As You Like It - January 24 - January 27, 2025

Davinci Academy

 Director's Concept 

THE WHITE STAG AND A SHAKESPEAREAN OTHERWORLD

 

by Mahonri Stewart, Director

 

It's become a time-honored tradition to update and add new concepts to modern productions of Shakespeare--largely because he's been dead for over 400 years and can no longer object. One of the reasons I chose to direct As You Like It this year, rather than the nearly three dozen other Shakespearean plays from which I could have chosen, was because a particular concept had been formulating in my mind for almost a decade, one that began after I saw a production of the play at the Old Globe in San Diego that inspired me. That production highlighted the slain stag mentioned in Shakespeare's text, which Jacques mourns over. It's a minor moment in As You Like It, but the Old Globe transformed it into a beautiful, plaintive moment. 

 

Over the years, I've thought of that production a lot, and that germ of an idea they gave me morped and transformed, as I connected it to the White Stag in Celtic (Irish) mythology that leads people to Otherworld.
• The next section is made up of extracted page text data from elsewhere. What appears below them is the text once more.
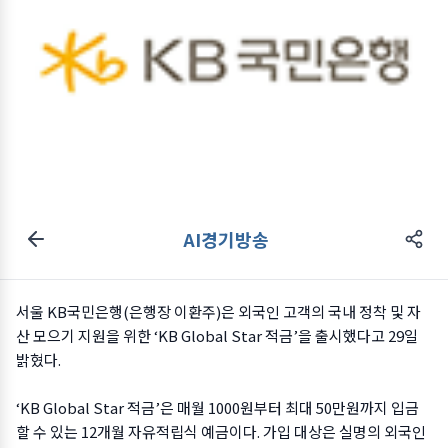
AI경기방송
서울 KB국민은행(은행장 이환주)은 외국인 고객의 국내 정착 및 자
산 모으기 지원을 위한 ‘KB Global Star 적금’을 출시했다고 29일
밝혔다.
‘KB Global Star 적금’은 매월 1000원부터 최대 50만원까지 입금
할 수 있는 12개월 자유적립식 예금이다. 가입 대상은 실명의 외국인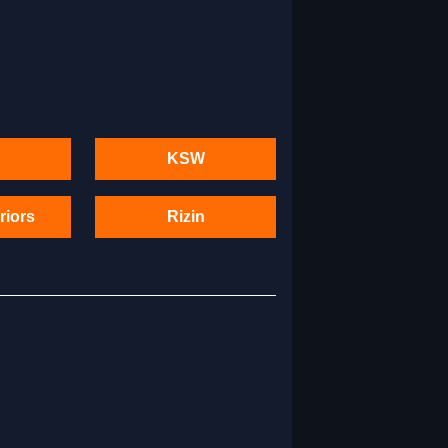
KSW
riors
Rizin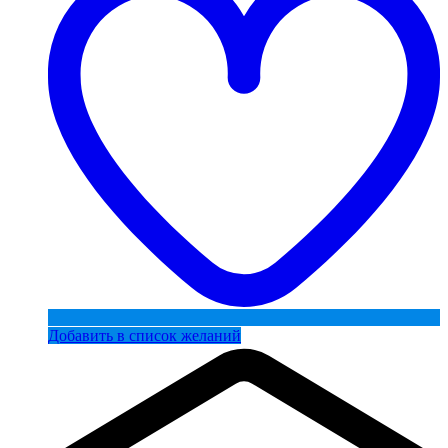
Добавить в список желаний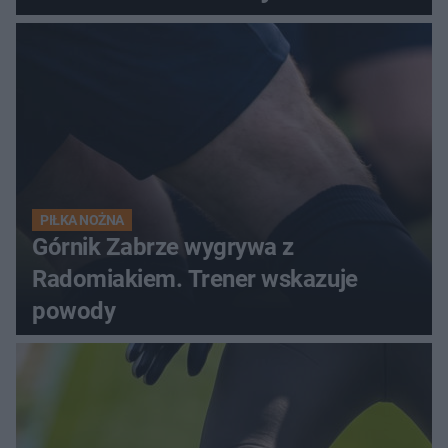
PIŁKA NOŻNA
Górnik Zabrze wygrywa z
Radomiakiem. Trener wskazuje
powody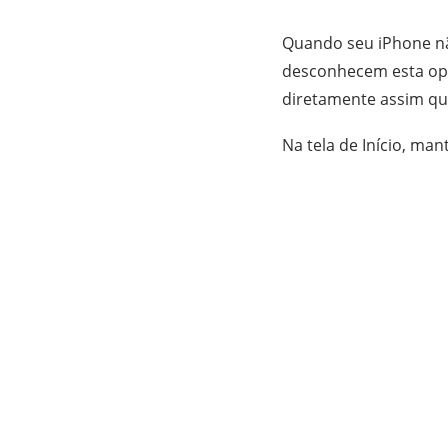
Quando seu iPhone nã
desconhecem esta opçã
diretamente assim que
Na tela de Início, ma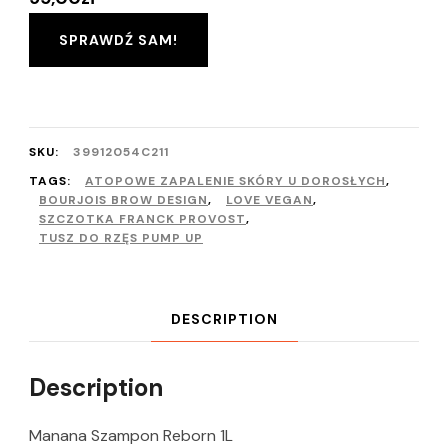
SPRAWDŹ SAM!
SKU:
39912054C211
TAGS:
ATOPOWE ZAPALENIE SKÓRY U DOROSŁYCH
,
BOURJOIS BROW DESIGN
,
LOVE VEGAN
,
SZCZOTKA FRANCK PROVOST
,
TUSZ DO RZĘS PUMP UP
DESCRIPTION
Description
Manana Szampon Reborn 1L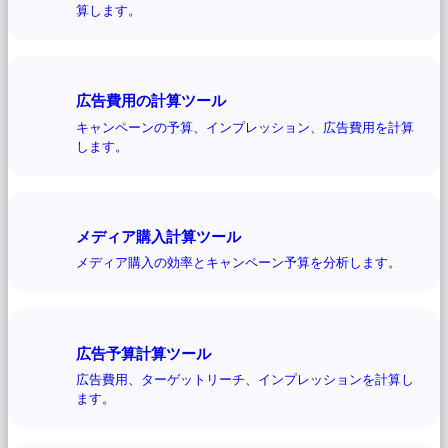
算します。
広告費用の計算ツール
キャンペーンの予算、インプレッション、広告費用を計算
します。
メディア購入計算ツール
メディア購入の効率とキャンペーン予算を分析します。
広告予算計算ツール
広告費用、ターゲットリーチ、インプレッションを計算し
ます。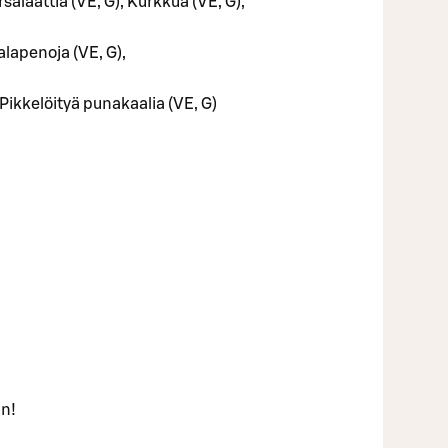
rsalaattia (VE, G), Kurkkua (VE, G),
jalapenoja (VE, G),
 Pikkelöityä punakaalia (VE, G)
an!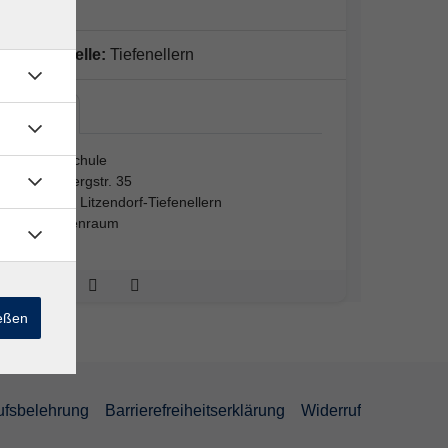
Außenstelle:
Tiefenellern
Alte…
Alte Schule
Ellerbergstr. 35
96123 Litzendorf-Tiefenellern
Klassenraum
ießen
ufsbelehrung
Barrierefreiheitserklärung
Widerruf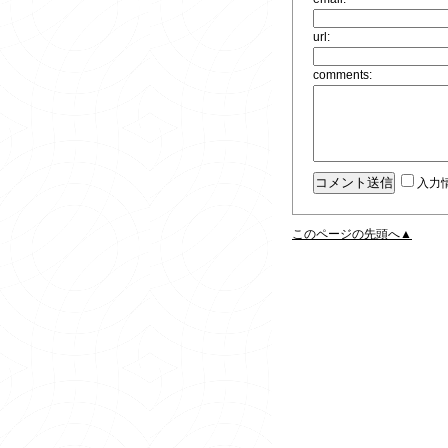
url:
comments:
入力
このページの先頭へ▲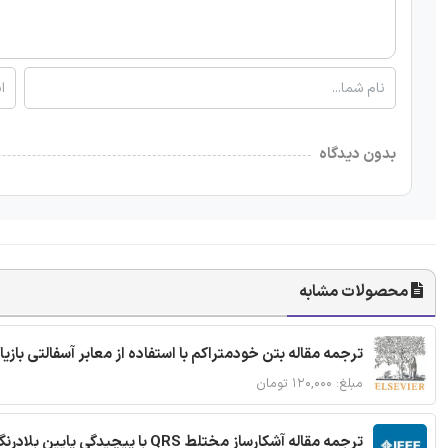
بدون دیدگاه
محصولات مشابه
ترجمه مقاله بتن خودمتراکم با استفاده از معابر آسفالتی بازی
مبلغ: ۱۲۰,۰۰۰ تومان
ترجمه مقاله آشکارساز مختلط QRS با پیچیدگی پایین بلادرنگ جدید براساس آستانه گذاری تطبیقی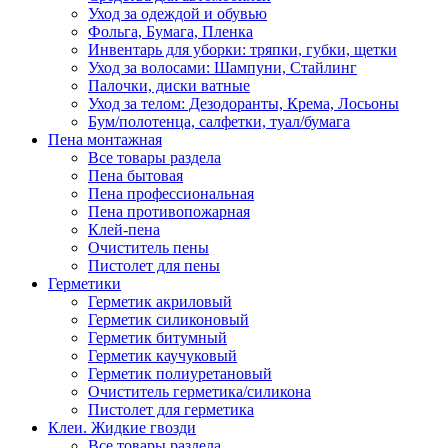
Уход за одеждой и обувью
Фольга, Бумага, Пленка
Инвентарь для уборки: тряпки, губки, щетки
Уход за волосами: Шампуни, Стайлинг
Палочки, диски ватные
Уход за телом: Дезодоранты, Крема, Лосьоны
Бум/полотенца, салфетки, туал/бумага
Пена монтажная
Все товары раздела
Пена бытовая
Пена профессиональная
Пена противопожарная
Клей-пена
Очиститель пены
Пистолет для пены
Герметики
Герметик акриловый
Герметик силиконовый
Герметик битумный
Герметик каучуковый
Герметик полиуретановый
Очиститель герметика/силикона
Пистолет для герметика
Клеи. Жидкие гвозди
Все товары раздела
For those who don't geek out over world mythology like I do, Otherworld is the realm of the Fae (Fair Folk, Fairies, Nymphs, etc.) and Celtic gods... part after-life, part alternate dimension, part magical realm. Other writers have played with the tradition of the White Stag, from the authors of the King Arthur mythos to C.S. Lewis having a white stag lead the Pevensie children out of Narnia in The Lion, the Witch, and the Wardrobe

 

As I prepped for this production, I decided to lean more and more into other concepts from Celtic mythology, and even made changes to the text to fit the concept even better. The marriage god Hymen that Shakespeare includes in the end of the original version of As You Like It has now become Danu, the mother-goddess of the Tuath Dé Danann, the Celtic pantheon in Irish myth and legend... whom I have now inserted into other parts of the play, to become an omnipresent figure, watching over, protecting, and judging our characters. In this version, she also rules over the Fae... mythical elves, fairies, spirits, elementals, or whatever mortal names we want to attach to these beautiful beings from the mists of myth, legend, and folk tale. The Forest of Arden (a real place in Shakespeare's day, near his hometown in Stratford Upon Avon, which his mother's Mary Arden's family once owned) in our version is now on the edge of Otherworld, where the White Stag leads our characters, to be judged by Danu and the Fae, to determine whether they are worthy of entering the land of Fae and the gods.

 

Thus, those who already familiar with the play may notice that I have made significant additions and deletions to the text to tell this new version of Shakespeare's classic tale. I ask for grace from the purists who may be offended that I dare alter one word of the work of the great Master Shakespeare, whom I honor as much as they do. Yet, I like to think that the Bard would delight in the ways I have played with the text and mined additional meaning from the golden nuggets he has left us.

 

Some may be intimidated to write faux-Elizabethan text, but Shakespeare's style, form, and language have become increasingly familiar to me over my lifetime of studying him, to the point that I revel in it more than I do in the unraveling babble that we often pass off as the English language these days. I wrote a whole play called The Drowned Book about Shakespeare in iambic pentameter and pseudo-Shakespearean language... it's nothing new to me. Heightened language is one of the trademarks of my writing, and it was delightful to play with that style once again.

 

I am grateful for this wonderful cast, this brilliant production team, and this supportive school for allowing me the chance to extend beyond our normal borders to make room for this new (and old) Shakespearean vision. So, follow us into the dense trees of the Forest of Arden, to discover where the White Stag leads us.